RECORD SET section start

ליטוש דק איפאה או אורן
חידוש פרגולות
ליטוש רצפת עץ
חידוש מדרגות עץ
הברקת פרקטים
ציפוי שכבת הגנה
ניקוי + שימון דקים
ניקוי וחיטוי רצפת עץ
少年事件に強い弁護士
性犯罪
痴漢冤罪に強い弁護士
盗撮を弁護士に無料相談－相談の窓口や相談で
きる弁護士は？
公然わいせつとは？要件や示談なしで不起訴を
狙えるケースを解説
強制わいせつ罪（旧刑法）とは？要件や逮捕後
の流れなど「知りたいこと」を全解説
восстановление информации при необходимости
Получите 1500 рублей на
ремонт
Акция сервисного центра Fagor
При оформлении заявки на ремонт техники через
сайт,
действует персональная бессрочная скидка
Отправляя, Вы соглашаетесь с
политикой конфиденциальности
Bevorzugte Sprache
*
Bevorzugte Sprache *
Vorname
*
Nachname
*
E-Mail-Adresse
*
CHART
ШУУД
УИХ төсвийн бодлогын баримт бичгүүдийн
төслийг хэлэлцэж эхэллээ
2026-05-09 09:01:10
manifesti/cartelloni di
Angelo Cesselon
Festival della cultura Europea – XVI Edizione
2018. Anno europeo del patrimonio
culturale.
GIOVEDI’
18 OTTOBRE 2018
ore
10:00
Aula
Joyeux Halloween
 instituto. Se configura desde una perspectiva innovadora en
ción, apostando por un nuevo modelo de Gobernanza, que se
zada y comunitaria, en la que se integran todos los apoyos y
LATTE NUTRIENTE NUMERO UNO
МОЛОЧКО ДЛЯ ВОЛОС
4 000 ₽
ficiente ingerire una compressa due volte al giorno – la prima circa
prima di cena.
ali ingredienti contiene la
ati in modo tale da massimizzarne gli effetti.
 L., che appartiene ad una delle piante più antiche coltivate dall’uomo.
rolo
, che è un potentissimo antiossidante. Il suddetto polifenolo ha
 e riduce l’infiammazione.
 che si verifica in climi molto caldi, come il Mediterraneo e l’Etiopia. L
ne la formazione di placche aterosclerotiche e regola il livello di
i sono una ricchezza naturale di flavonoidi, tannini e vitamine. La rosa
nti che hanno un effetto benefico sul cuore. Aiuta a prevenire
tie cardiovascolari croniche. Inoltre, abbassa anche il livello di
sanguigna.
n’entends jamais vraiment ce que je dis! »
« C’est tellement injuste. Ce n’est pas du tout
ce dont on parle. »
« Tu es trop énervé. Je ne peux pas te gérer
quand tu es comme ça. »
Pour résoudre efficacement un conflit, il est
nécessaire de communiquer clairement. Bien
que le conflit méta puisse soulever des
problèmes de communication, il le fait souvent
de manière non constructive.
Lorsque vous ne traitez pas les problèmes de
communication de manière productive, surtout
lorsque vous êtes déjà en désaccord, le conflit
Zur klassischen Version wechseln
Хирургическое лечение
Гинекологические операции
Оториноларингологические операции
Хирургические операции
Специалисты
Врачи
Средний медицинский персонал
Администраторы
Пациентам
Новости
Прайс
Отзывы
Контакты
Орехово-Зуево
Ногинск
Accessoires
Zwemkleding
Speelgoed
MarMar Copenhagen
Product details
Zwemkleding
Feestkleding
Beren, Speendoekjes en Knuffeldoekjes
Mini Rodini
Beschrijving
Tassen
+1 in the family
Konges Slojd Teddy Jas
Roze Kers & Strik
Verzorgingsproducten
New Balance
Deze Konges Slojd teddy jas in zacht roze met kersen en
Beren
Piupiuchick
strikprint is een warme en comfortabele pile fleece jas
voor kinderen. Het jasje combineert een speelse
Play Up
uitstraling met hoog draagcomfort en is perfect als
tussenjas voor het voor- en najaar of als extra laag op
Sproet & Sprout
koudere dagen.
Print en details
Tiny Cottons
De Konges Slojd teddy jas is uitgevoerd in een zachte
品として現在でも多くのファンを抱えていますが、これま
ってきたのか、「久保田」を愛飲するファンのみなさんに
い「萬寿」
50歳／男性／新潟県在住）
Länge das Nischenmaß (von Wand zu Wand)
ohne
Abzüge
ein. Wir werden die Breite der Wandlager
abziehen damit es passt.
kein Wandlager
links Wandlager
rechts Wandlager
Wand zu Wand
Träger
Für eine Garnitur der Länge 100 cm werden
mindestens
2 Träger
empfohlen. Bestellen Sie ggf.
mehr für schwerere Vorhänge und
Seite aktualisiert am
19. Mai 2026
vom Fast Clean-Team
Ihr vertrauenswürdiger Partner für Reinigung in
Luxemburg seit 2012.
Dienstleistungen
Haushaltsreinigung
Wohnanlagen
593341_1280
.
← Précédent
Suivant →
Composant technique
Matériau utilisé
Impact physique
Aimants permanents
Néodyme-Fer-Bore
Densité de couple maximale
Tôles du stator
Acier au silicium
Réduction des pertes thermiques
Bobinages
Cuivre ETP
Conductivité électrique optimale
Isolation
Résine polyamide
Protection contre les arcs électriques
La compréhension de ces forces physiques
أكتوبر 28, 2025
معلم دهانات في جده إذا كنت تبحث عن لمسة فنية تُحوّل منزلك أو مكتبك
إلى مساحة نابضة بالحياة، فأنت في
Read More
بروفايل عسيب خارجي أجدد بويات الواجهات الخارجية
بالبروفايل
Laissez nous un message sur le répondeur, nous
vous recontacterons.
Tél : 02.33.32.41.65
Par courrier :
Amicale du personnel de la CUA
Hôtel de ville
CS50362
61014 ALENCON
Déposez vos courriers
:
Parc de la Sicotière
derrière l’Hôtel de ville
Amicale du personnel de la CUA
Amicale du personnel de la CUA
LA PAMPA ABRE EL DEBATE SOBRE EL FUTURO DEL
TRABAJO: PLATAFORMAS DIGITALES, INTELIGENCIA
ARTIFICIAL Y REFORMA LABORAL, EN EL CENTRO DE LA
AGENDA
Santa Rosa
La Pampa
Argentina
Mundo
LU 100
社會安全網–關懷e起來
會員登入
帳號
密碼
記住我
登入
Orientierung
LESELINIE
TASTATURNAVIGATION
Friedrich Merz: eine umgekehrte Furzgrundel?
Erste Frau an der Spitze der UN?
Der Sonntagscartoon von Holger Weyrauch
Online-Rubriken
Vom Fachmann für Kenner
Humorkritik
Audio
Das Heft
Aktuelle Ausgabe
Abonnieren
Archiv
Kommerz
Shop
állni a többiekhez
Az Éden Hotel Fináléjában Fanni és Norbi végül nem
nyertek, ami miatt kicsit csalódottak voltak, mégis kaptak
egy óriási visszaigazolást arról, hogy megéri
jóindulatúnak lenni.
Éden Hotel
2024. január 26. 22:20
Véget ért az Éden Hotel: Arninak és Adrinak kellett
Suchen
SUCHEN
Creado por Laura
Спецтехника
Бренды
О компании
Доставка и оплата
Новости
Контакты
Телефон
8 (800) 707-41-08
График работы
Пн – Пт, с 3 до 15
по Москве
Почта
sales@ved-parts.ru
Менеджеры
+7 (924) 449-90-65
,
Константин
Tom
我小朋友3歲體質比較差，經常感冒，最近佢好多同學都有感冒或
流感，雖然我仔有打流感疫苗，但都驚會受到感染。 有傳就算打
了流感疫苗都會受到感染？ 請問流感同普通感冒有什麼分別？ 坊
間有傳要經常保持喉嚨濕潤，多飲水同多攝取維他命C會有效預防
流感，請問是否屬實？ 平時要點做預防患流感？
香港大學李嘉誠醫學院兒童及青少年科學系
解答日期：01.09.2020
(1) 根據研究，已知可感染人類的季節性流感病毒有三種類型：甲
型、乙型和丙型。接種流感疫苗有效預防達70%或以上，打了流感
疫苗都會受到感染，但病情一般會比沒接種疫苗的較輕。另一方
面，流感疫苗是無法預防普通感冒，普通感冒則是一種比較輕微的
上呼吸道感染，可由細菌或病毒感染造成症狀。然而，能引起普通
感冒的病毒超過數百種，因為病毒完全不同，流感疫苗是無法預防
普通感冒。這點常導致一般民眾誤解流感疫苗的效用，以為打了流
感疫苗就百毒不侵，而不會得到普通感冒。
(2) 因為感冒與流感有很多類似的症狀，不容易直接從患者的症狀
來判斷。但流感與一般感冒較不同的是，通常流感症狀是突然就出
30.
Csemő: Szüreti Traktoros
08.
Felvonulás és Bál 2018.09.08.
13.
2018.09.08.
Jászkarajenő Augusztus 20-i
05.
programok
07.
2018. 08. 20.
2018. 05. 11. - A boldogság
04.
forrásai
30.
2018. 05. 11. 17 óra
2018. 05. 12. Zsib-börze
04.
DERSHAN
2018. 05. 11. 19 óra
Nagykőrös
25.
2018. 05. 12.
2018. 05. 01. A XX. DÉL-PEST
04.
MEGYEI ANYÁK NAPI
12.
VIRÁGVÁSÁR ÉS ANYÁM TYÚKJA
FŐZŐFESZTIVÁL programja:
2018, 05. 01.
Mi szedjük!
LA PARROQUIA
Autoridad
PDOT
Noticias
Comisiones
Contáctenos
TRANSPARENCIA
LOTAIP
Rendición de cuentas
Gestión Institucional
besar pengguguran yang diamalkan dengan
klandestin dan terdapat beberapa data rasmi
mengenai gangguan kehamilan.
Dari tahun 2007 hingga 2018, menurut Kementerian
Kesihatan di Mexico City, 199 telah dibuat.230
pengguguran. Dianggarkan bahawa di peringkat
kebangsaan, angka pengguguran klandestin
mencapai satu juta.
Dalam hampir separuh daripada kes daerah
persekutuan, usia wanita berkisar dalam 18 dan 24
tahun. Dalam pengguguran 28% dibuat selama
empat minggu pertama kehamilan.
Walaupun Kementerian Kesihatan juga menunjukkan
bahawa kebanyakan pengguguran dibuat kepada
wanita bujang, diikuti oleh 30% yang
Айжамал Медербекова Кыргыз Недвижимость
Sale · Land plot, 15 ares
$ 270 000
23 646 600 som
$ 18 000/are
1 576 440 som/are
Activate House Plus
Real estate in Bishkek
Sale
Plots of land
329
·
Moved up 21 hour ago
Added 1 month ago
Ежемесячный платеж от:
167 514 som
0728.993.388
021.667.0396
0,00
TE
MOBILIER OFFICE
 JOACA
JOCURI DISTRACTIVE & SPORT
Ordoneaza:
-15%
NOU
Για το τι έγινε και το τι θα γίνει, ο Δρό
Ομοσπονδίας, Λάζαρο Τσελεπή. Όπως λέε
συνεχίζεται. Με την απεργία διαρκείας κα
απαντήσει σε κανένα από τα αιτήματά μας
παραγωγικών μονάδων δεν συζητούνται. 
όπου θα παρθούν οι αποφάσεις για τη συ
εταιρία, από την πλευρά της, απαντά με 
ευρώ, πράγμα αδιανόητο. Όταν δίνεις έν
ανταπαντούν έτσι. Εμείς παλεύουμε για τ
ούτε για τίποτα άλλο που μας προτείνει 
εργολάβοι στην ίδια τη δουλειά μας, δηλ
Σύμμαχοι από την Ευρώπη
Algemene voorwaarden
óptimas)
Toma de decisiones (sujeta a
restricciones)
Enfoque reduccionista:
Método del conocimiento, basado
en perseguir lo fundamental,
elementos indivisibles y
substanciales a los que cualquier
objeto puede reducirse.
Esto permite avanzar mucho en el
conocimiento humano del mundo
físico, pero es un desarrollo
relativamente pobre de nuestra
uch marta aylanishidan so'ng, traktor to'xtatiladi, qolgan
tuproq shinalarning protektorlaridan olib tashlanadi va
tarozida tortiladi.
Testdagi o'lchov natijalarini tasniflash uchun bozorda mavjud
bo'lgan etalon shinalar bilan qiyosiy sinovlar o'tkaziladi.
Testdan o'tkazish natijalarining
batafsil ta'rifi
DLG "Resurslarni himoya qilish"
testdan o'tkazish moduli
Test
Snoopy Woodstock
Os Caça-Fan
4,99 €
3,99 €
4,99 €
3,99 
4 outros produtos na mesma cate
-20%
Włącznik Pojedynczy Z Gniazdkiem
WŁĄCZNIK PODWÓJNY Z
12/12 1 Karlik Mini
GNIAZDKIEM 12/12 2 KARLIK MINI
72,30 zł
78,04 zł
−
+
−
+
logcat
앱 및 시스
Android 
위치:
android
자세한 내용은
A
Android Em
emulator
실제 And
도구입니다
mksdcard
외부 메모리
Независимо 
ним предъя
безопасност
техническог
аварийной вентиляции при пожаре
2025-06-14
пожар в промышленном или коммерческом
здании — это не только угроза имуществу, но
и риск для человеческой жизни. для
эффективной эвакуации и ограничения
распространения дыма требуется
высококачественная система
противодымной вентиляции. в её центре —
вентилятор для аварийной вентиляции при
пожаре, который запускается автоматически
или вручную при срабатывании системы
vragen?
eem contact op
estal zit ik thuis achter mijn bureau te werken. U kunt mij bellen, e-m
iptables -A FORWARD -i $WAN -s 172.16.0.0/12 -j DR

RECORD SET section end

WHAT IS EXPECTED
Repeat, word for word, the lines above between the line holding "Erste Frau an der Spitze der UN?" and the line holding "Mi szedjük!", inclusive; omit everything else.

TASK RESULT
Erste Frau an der Spitze der UN?
Der Sonntagscartoon von Holger Weyrauch
Online-Rubriken
Vom Fachmann für Kenner
Humorkritik
Audio
Das Heft
Aktuelle Ausgabe
Abonnieren
Archiv
Kommerz
Shop
állni a többiekhez
Az Éden Hotel Fináléjában Fanni és Norbi végül nem
nyertek, ami miatt kicsit csalódottak voltak, mégis kaptak
egy óriási visszaigazolást arról, hogy megéri
jóindulatúnak lenni.
Éden Hotel
2024. január 26. 22:20
Véget ért az Éden Hotel: Arninak és Adrinak kellett
Suchen
SUCHEN
Creado por Laura
Спецтехника
Бренды
О компании
Доставка и оплата
Новости
Контакты
Телефон
8 (800) 707-41-08
График работы
Пн – Пт, с 3 до 15
по Москве
Почта
sales@ved-parts.ru
Менеджеры
+7 (924) 449-90-65
,
Константин
Tom
我小朋友3歲體質比較差，經常感冒，最近佢好多同學都有感冒或
流感，雖然我仔有打流感疫苗，但都驚會受到感染。 有傳就算打
了流感疫苗都會受到感染？ 請問流感同普通感冒有什麼分別？ 坊
間有傳要經常保持喉嚨濕潤，多飲水同多攝取維他命C會有效預防
流感，請問是否屬實？ 平時要點做預防患流感？
香港大學李嘉誠醫學院兒童及青少年科學系
解答日期：01.09.2020
(1) 根據研究，已知可感染人類的季節性流感病毒有三種類型：甲
型、乙型和丙型。接種流感疫苗有效預防達70%或以上，打了流感
疫苗都會受到感染，但病情一般會比沒接種疫苗的較輕。另一方
面，流感疫苗是無法預防普通感冒，普通感冒則是一種比較輕微的
上呼吸道感染，可由細菌或病毒感染造成症狀。然而，能引起普通
感冒的病毒超過數百種，因為病毒完全不同，流感疫苗是無法預防
普通感冒。這點常導致一般民眾誤解流感疫苗的效用，以為打了流
感疫苗就百毒不侵，而不會得到普通感冒。
(2) 因為感冒與流感有很多類似的症狀，不容易直接從患者的症狀
來判斷。但流感與一般感冒較不同的是，通常流感症狀是突然就出
30.
Csemő: Szüreti Traktoros
08.
Felvonulás és Bál 2018.09.08.
13.
2018.09.08.
Jászkarajenő Augusztus 20-i
05.
programok
07.
2018. 08. 20.
2018. 05. 11. - A boldogság
04.
forrásai
30.
2018. 05. 11. 17 óra
2018. 05. 12. Zsib-börze
04.
DERSHAN
2018. 05. 11. 19 óra
Nagykőrös
25.
2018. 05. 12.
2018. 05. 01. A XX. DÉL-PEST
04.
MEGYEI ANYÁK NAPI
12.
VIRÁGVÁSÁR ÉS ANYÁM TYÚKJA
FŐZŐFESZTIVÁL programja:
2018, 05. 01.
Mi szedjük!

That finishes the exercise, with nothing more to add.